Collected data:

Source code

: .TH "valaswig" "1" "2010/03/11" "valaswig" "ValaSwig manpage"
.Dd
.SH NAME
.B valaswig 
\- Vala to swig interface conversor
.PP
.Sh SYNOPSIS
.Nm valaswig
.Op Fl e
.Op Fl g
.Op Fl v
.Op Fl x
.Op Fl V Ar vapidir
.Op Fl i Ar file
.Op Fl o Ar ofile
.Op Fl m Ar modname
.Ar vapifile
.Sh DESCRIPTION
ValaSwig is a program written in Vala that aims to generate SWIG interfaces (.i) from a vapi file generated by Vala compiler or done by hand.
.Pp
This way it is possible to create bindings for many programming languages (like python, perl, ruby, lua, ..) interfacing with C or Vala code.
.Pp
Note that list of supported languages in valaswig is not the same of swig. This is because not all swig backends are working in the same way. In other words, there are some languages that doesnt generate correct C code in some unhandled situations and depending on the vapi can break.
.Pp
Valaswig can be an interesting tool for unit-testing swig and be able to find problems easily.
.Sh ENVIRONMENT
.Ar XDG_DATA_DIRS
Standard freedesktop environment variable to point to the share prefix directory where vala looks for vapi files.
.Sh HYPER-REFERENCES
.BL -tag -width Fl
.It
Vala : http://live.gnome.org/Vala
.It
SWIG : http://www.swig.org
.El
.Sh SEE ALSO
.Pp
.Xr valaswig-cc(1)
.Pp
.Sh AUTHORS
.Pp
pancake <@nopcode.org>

Task to complete:
The records above are to be printed in full, exactly as they appear.

Expected answer:
Source code

: .TH "valaswig" "1" "2010/03/11" "valaswig" "ValaSwig manpage"
.Dd
.SH NAME
.B valaswig 
\- Vala to swig interface conversor
.PP
.Sh SYNOPSIS
.Nm valaswig
.Op Fl e
.Op Fl g
.Op Fl v
.Op Fl x
.Op Fl V Ar vapidir
.Op Fl i Ar file
.Op Fl o Ar ofile
.Op Fl m Ar modname
.Ar vapifile
.Sh DESCRIPTION
ValaSwig is a program written in Vala that aims to generate SWIG interfaces (.i) from a vapi file generated by Vala compiler or done by hand.
.Pp
This way it is possible to create bindings for many programming languages (like python, perl, ruby, lua, ..) interfacing with C or Vala code.
.Pp
Note that list of supported languages in valaswig is not the same of swig. This is because not all swig backends are working in the same way. In other words, there are some languages that doesnt generate correct C code in some unhandled situations and depending on the vapi can break.
.Pp
Valaswig can be an interesting tool for unit-testing swig and be able to find problems easily.
.Sh ENVIRONMENT
.Ar XDG_DATA_DIRS
Standard freedesktop environment variable to point to the share prefix directory where vala looks for vapi files.
.Sh HYPER-REFERENCES
.BL -tag -width Fl
.It
Vala : http://live.gnome.org/Vala
.It
SWIG : http://www.swig.org
.El
.Sh SEE ALSO
.Pp
.Xr valaswig-cc(1)
.Pp
.Sh AUTHORS
.Pp
pancake <@nopcode.org>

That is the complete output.